Key implementation details:

  1. Precise kernel attachment points

    The BPF programs of HUATUO (located in the bpf/ directory) are strategically attached to the block:block_rq_issue and block:block_rq_complete raw tracepoints. This bypasses the complex block layer multi-queue implementation and directly captures the two critical moments of I/O: dispatch and completion.

  2. Dual-dimension data aggregation

    In iolatency_tracing.go, two core structures are defined: BlkDiskEntry and BlkgqEntry. They correspond to data read from the BPF map blkdisk_map (per disk) and blkcg_map (per cgroup), respectively. This indicates that the eBPF program performs differentiation and counting along these two dimensions within the kernel.

  3. Efficient container association

    The updateContainerBlkDisk method illustrates how the user-space agent dynamically maintains the mapping between containers and the cgroup (blkio subsystem).
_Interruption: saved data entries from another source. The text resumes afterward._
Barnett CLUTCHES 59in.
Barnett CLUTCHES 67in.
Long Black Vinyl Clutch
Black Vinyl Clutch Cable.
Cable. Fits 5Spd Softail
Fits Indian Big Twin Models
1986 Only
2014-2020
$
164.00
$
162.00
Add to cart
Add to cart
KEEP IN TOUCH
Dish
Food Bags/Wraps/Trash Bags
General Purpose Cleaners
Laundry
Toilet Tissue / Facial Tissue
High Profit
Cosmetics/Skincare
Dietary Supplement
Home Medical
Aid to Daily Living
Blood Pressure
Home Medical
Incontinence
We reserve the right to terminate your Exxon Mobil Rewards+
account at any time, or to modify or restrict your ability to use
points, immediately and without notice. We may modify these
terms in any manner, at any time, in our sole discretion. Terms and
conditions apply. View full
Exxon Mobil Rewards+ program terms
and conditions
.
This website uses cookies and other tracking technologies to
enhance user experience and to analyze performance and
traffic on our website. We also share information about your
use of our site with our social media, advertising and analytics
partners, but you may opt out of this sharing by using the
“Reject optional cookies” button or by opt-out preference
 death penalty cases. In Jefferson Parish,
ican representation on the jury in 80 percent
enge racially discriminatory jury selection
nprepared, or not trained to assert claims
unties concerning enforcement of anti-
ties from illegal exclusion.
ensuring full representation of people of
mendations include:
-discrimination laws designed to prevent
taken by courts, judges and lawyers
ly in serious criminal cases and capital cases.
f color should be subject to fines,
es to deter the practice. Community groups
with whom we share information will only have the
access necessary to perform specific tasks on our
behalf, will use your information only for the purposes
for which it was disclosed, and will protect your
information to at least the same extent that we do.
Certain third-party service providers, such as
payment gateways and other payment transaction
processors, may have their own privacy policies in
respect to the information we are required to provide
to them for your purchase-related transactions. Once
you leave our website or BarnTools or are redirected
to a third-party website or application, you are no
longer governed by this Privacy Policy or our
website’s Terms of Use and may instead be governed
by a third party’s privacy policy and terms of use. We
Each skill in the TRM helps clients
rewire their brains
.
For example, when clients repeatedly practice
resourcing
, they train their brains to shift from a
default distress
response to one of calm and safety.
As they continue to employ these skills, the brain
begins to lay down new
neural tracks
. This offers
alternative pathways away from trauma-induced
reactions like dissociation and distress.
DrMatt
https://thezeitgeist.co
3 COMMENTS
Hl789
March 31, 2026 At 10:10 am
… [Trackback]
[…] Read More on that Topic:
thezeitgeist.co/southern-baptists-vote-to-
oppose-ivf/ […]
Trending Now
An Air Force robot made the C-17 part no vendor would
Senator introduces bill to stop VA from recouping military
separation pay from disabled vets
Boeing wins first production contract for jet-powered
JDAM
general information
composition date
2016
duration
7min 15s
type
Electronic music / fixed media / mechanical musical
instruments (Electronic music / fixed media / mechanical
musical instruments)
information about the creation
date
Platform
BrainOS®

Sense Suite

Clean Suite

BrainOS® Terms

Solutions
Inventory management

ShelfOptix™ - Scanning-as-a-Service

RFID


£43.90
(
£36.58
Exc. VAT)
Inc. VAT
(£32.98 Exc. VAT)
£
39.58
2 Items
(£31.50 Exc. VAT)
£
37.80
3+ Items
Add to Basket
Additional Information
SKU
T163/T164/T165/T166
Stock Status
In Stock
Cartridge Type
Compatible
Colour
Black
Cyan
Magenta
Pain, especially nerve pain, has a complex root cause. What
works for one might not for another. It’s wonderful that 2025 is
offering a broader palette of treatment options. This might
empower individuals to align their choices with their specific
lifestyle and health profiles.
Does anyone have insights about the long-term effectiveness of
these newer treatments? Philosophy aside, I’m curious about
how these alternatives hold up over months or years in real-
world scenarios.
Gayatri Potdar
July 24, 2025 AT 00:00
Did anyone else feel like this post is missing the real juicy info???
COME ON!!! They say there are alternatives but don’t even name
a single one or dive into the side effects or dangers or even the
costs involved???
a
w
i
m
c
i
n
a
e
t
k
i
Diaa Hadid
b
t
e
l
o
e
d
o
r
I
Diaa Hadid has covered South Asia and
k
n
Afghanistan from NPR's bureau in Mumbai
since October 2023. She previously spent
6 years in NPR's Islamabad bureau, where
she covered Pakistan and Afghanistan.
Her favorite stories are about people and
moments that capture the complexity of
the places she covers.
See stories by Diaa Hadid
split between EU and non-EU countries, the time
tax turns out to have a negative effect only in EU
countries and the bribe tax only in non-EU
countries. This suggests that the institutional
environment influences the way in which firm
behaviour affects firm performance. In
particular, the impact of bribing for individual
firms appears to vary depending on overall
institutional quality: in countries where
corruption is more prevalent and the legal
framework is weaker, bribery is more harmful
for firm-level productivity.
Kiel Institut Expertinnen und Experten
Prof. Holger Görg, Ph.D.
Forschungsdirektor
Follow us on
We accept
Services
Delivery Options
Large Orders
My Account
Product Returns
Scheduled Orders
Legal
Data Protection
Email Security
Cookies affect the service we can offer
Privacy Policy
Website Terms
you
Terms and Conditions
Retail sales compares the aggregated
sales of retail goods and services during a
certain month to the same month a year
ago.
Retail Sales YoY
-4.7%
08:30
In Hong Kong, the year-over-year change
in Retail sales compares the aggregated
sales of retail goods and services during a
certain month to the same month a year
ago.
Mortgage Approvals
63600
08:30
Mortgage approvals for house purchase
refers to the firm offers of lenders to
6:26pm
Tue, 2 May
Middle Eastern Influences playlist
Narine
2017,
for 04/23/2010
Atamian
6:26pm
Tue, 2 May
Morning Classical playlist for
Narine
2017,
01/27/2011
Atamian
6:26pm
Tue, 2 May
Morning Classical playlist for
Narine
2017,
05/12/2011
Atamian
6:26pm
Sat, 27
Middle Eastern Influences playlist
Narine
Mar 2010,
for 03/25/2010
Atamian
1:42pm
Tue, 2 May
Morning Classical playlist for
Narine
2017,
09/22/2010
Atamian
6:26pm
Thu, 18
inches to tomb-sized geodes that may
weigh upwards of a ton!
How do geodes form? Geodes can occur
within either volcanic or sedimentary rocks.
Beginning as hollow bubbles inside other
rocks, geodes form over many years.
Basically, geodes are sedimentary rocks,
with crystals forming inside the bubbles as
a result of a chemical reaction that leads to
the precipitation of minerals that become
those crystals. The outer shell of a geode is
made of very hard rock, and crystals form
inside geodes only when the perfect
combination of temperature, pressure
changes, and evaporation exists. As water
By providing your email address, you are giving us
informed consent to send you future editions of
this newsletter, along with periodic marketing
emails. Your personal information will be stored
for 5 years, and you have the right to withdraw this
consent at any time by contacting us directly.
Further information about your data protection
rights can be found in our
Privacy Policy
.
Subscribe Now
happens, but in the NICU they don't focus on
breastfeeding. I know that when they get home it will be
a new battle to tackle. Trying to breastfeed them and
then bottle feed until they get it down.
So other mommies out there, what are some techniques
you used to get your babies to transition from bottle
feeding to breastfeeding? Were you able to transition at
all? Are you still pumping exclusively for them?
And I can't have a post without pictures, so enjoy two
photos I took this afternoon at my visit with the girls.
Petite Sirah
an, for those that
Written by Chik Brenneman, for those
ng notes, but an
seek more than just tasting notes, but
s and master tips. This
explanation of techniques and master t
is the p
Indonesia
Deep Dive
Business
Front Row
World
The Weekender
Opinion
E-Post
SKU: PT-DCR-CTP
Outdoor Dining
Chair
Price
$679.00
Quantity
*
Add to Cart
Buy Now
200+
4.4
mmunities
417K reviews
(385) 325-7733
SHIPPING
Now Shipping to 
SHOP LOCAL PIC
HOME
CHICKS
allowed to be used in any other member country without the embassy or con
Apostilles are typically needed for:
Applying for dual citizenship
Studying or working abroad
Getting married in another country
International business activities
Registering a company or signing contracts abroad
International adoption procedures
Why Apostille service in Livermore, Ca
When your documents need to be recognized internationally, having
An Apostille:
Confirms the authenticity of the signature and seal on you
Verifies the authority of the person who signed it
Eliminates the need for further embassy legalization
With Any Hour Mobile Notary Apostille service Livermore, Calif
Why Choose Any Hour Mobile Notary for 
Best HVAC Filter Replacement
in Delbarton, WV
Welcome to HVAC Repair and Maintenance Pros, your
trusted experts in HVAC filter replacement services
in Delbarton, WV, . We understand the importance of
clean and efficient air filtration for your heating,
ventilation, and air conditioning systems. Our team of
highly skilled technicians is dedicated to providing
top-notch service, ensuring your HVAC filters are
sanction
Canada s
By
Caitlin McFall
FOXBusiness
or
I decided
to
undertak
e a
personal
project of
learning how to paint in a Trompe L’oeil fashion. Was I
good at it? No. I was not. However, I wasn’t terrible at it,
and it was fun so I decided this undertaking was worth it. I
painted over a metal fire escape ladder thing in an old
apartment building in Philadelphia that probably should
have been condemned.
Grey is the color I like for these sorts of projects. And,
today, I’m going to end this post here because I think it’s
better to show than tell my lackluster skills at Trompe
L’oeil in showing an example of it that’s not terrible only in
It periodically scans the local container list (every 20 seconds), writes new container information into the BPF map, and cleans up entries for destroyed containers. This allows subsequently collected cgroup-level latency data to be accurately tagged with container labels.

  4. Low-noise histogram output

    The fetchContainerIOlatency and fetchBlkDiskIOlatency methods in iolatency_collector.go dump the data from the BPF maps, normalize it according to predefined latency ranges (Zones), and ultimately generate Gauge-type Prometheus metrics with a zone label. This design keeps data volume manageable and query efficiency high.

Summary

The block storage I/O latency detection feature of HUATUO demonstrates the core advantages of eBPF in observability: kernel visibility, dynamic tracing, and minimal performance impact. It simplifies I/O problem diagnosis - which previously required numerous tools and complex experience - into a few clear metrics. Whether used for daily monitoring dashboards or emergency troubleshooting, it significantly improves efficiency.